Le paysage audiovisuel français vient de franchir un tournant. TF1, TMC, TFX, TF1 Séries Films, LCI et l’intégralité du catalogue TF1+ (35 000 heures) s’intègrent à Netflix en France dès le 19 juin 2026, sans surcoût. Cette première mondiale redessine les rapports de force entre les grands groupes audiovisuels. Pendant ce temps, Mouv’, la radio de Radio France, s’arrête le 1er septembre 2026 après 29 ans de diffusion, symbolisant les turbulences budgétaires qui frappent l’audiovisuel public.
Un partenariat sans précédent qui change les règles du jeu
Netflix a annoncé un accord historique de diffusion en direct et à la demande avec le groupe français TF1, le premier accord de ce type avec un grand radiodiffuseur traditionnel au monde. L’enjeu financier est considérable : la base d’abonnés de Netflix est estimée à plus de 12 millions de foyers en France, sur les 30 millions que compte le pays.
Pour le téléspectateur, la promesse est de rassembler ce qu’il regarde sous une seule interface, plutôt que de jongler entre cinq applications. Mais cette agrégation crée aussi des risques. Le revers, c’est une attention captée par un seul acteur, qui décide aussi ce qui remonte ou non dans le flux.
France Télévisions et M6 face aux défis de la réplique
La réaction des concurrents ne s’est pas fait attendre. Après l’accord de distribution en juillet 2025 entre France Télévisions et Amazon Prime Video, suivi par l’accord en janvier 2026 entre le groupe M6 et Amazon Prime Video également, le groupe TF1 s’est lancé d’ici fin juin. France Télévisions a opté pour Amazon, M6 aussi : la fragmentation reste la règle du jeu, quand TF1 a privilégié l’intégration profonde avec Netflix.
Si TF1 trouve son public via Netflix, France Télévisions et le groupe M6 pourront difficilement rester en dehors longtemps. La question devient dès lors : France Télévisions envisagera-t-elle une intégration similaire à Netflix ? M6 suivra-t-elle le même modèle ? Pour l’instant, silence.
Les restructurations s’accélèrent
Parallèlement, les annonces de fermetures et restructurations se multiplient dans le secteur.

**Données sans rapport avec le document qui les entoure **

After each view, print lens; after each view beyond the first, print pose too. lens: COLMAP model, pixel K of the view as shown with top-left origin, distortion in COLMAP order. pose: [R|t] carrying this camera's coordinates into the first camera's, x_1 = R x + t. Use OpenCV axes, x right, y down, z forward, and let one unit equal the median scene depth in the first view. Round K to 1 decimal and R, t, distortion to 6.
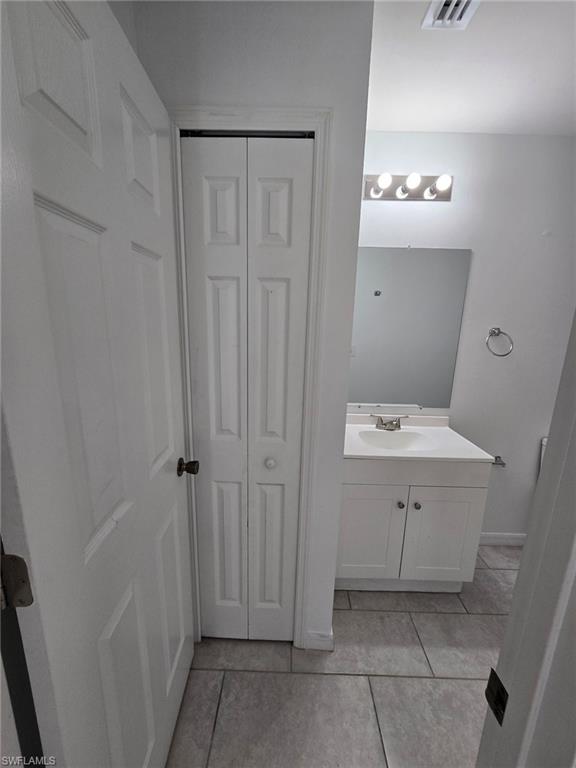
lens RADIAL K [[314.3, 0, 284.6], [0, 314.3, 386.9], [0, 0, 1]] dist [-0.008608, 0.000265]
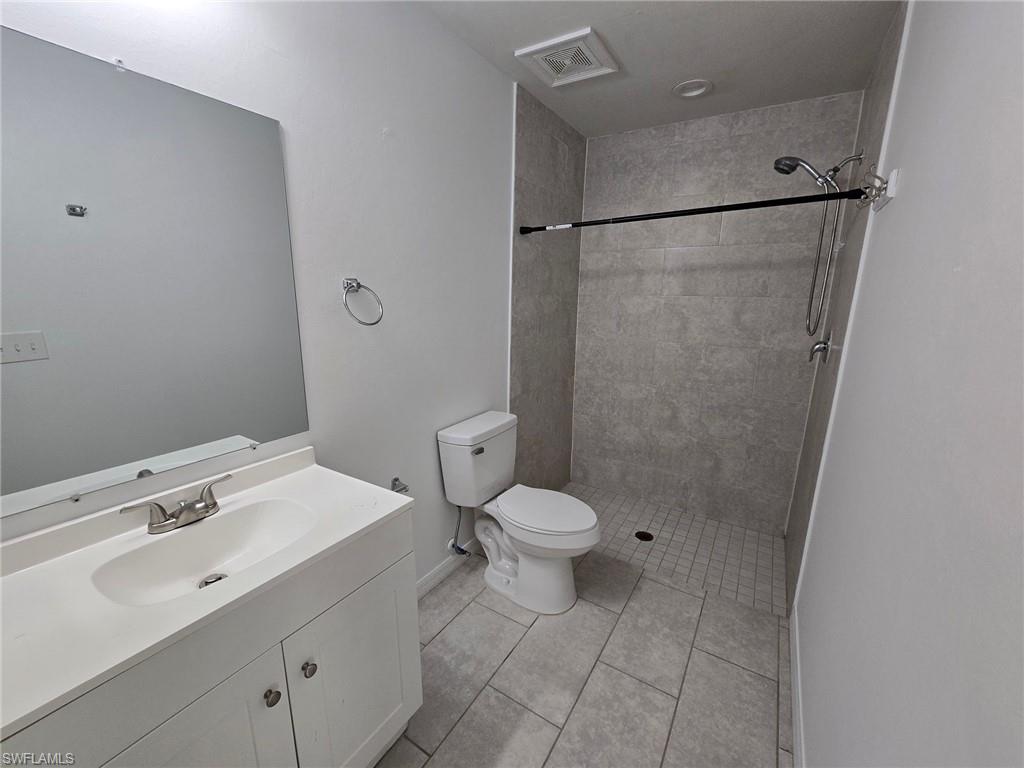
lens RADIAL K [[415.1, 0, 512.0], [0, 415.1, 384.0], [0, 0, 1]] dist [-0.007611, 0.000152]
pose [[0.517081, -0.194898, 0.833452, 0.135444], [0.190137, 0.975557, 0.110166, -0.021756], [-0.834551, 0.101505, 0.541500, 0.333201]]
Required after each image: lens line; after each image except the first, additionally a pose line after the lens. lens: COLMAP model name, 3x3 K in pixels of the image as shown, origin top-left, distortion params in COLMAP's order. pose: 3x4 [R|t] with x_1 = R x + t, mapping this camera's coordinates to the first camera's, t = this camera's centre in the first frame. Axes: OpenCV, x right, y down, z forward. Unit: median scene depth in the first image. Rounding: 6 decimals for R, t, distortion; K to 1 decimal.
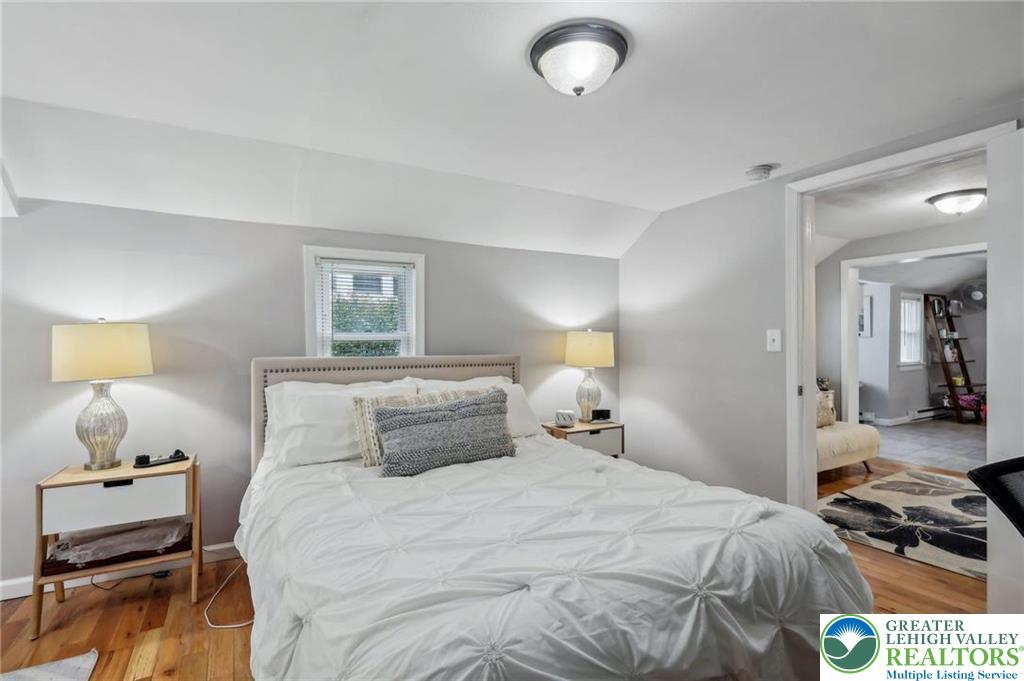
lens RADIAL K [[487.1, 0, 512.7], [0, 487.1, 345.8], [0, 0, 1]] dist [0.003455, 0.000053]
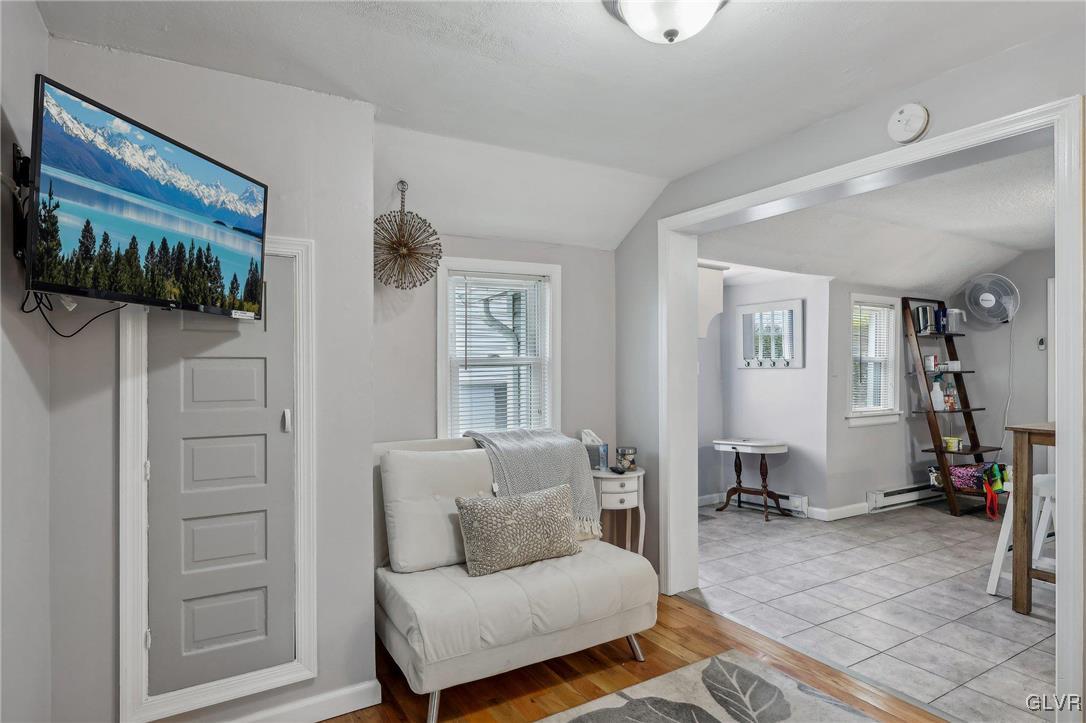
lens RADIAL K [[605.5, 0, 541.9], [0, 605.5, 370.4], [0, 0, 1]] dist [0.005687, 0.000974]
pose [[0.999803, 0.008635, 0.017883, 0.388941], [-0.008503, 0.999936, -0.007475, -0.006529], [-0.017947, 0.007322, 0.999812, 0.262340]]
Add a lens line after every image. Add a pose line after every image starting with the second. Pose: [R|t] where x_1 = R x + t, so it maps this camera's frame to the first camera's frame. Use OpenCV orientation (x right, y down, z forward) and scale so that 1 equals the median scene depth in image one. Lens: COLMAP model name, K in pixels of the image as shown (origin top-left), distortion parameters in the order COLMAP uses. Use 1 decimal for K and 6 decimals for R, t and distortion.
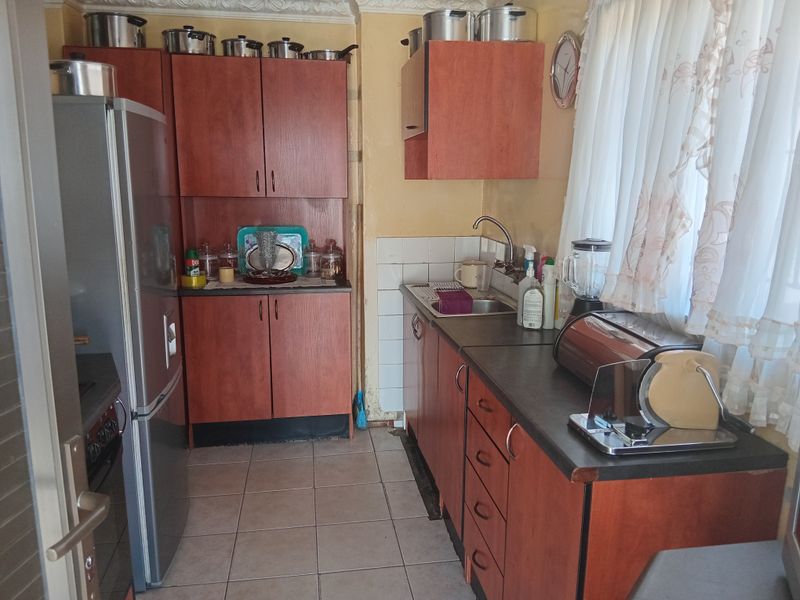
lens RADIAL K [[611.6, 0, 398.3], [0, 611.6, 300.8], [0, 0, 1]] dist [0.114520, -0.205528]
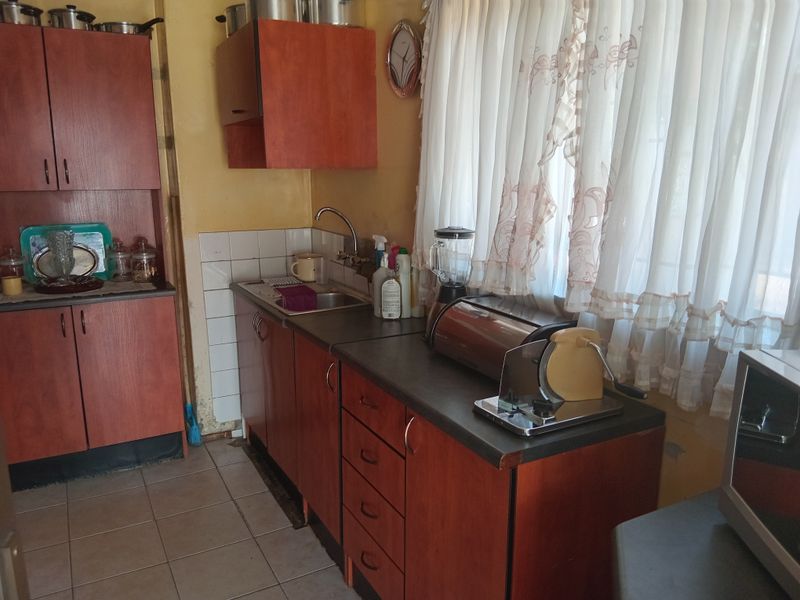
lens RADIAL K [[611.6, 0, 398.3], [0, 611.6, 300.8], [0, 0, 1]] dist [0.114520, -0.205528]
pose [[0.939123, -0.076278, 0.335007, -0.094925], [0.071405, 0.997086, 0.026858, -0.009335], [-0.336080, -0.001302, 0.941833, 0.056165]]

Mouv’, la station musicale historique de Radio France, a cessé sa diffusion en FM le 1er septembre, fermant une boucle de trois décennies. Cette disparition s’inscrit dans une vague plus large d’ajustements budgétaires au sein de l’audiovisuel public, déjà fragilisé par les réductions d’enveloppes.

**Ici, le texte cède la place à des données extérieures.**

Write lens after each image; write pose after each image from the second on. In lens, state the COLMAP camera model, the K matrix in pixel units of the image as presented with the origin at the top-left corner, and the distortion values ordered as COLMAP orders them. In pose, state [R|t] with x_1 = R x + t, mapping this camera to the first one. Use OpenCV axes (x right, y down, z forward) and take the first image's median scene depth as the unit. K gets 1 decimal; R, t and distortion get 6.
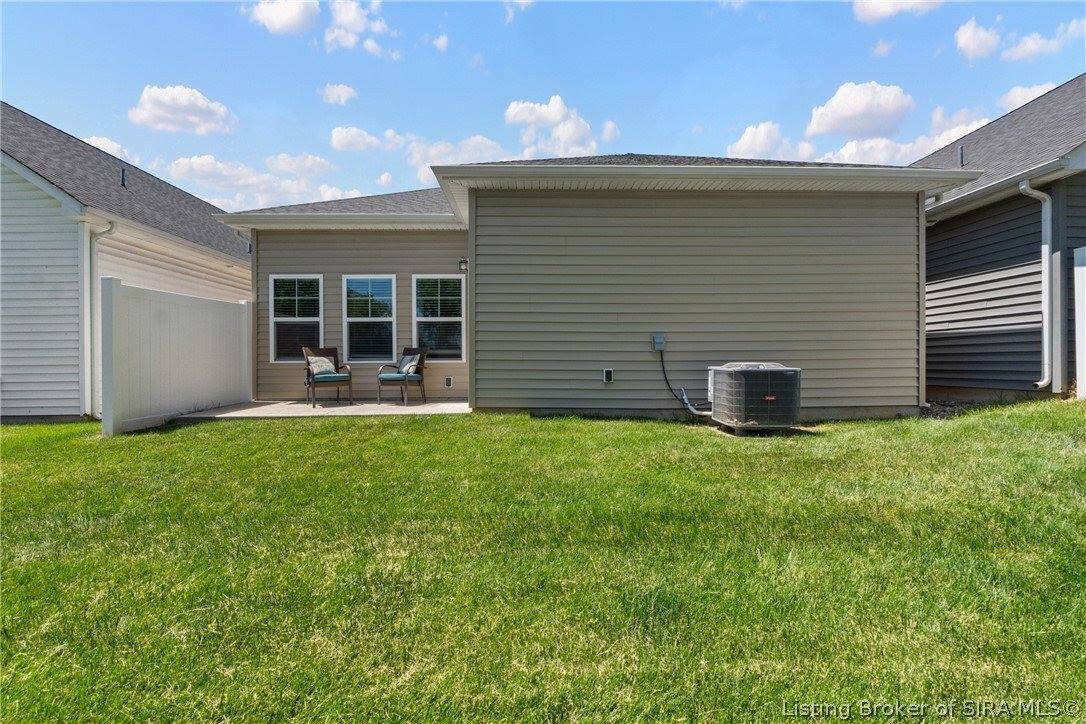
lens RADIAL K [[449.6, 0, 543.0], [0, 449.6, 362.0], [0, 0, 1]] dist [-0.012139, -0.000118]
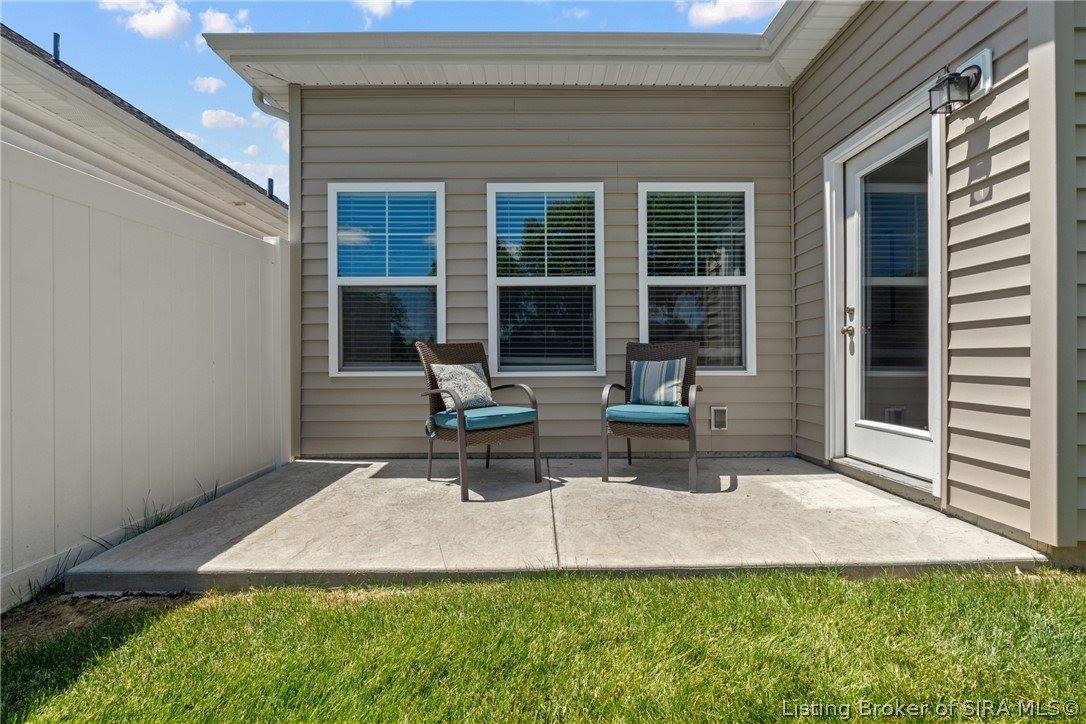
lens RADIAL K [[449.6, 0, 543.0], [0, 449.6, 362.0], [0, 0, 1]] dist [-0.012139, -0.000118]
pose [[0.999944, -0.000549, -0.010533, -0.408053], [0.000639, 0.999963, 0.008580, -0.017246], [0.010528, -0.008586, 0.999908, 0.572845]]
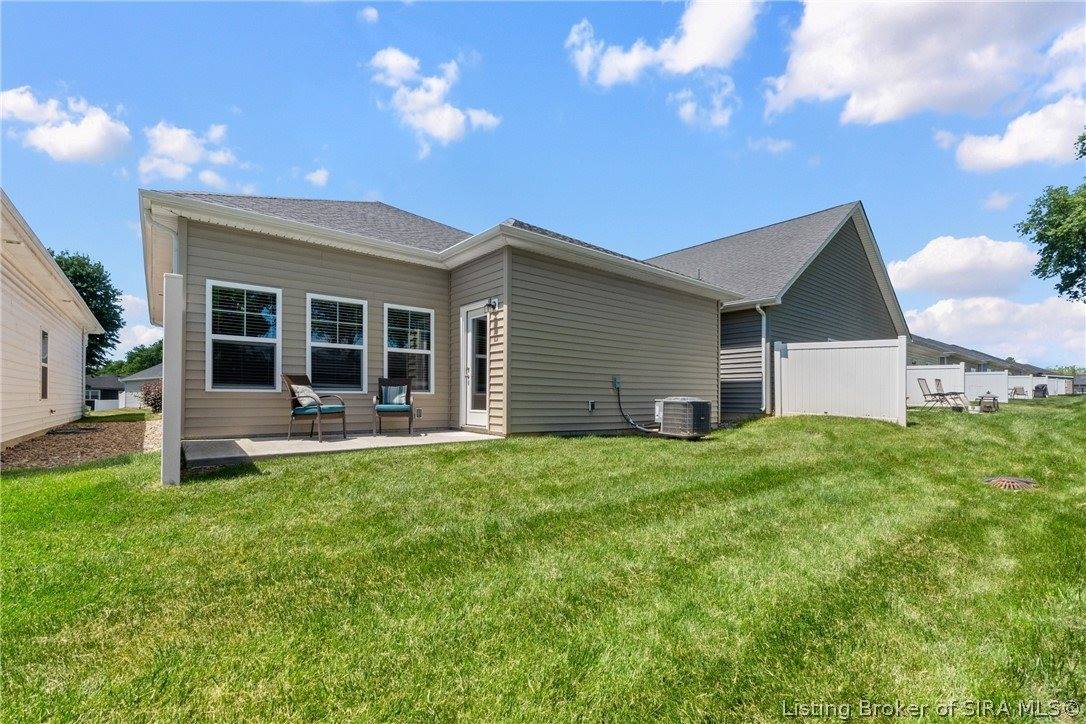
lens RADIAL K [[471.8, 0, 544.8], [0, 471.8, 395.3], [0, 0, 1]] dist [-0.012101, -0.000126]
pose [[0.784058, 0.011560, 0.620580, -0.690384], [-0.013111, 0.999912, -0.002062, 0.003194], [-0.620549, -0.006520, 0.784140, -0.021282]]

Du côté des changements éditoriaux, Thomas Porcher intègre l’équipe de Nova Le Matin et des Inrockuptibles à partir de septembre, tandis que d’autres animateurs opèrent leurs transferts saisonniers. Nagui quitte, à la fin de la saison, la présentation de l’émission « La Bande originale » diffusée sur France Inter, du lundi au vendredi, de 11 heures à 12 h 30, et qu’il pilotait depuis 2014.
Ces mouvements reflètent une industrie en profonde réorganisation : TF1 consolide son leadership via Netflix, tandis que France Télévisions et M6 doivent trouver leurs nouveaux modèles. Pour les téléspectateurs et les auditeurs, l’époque des choix simples entre quelques chaînes linéaires s’efface au profit d’un écosystème où Netflix, Amazon, les plateformes maison et la TNT coexistent, chacune jouant ses cartes dans une redistribution majeure des audiences.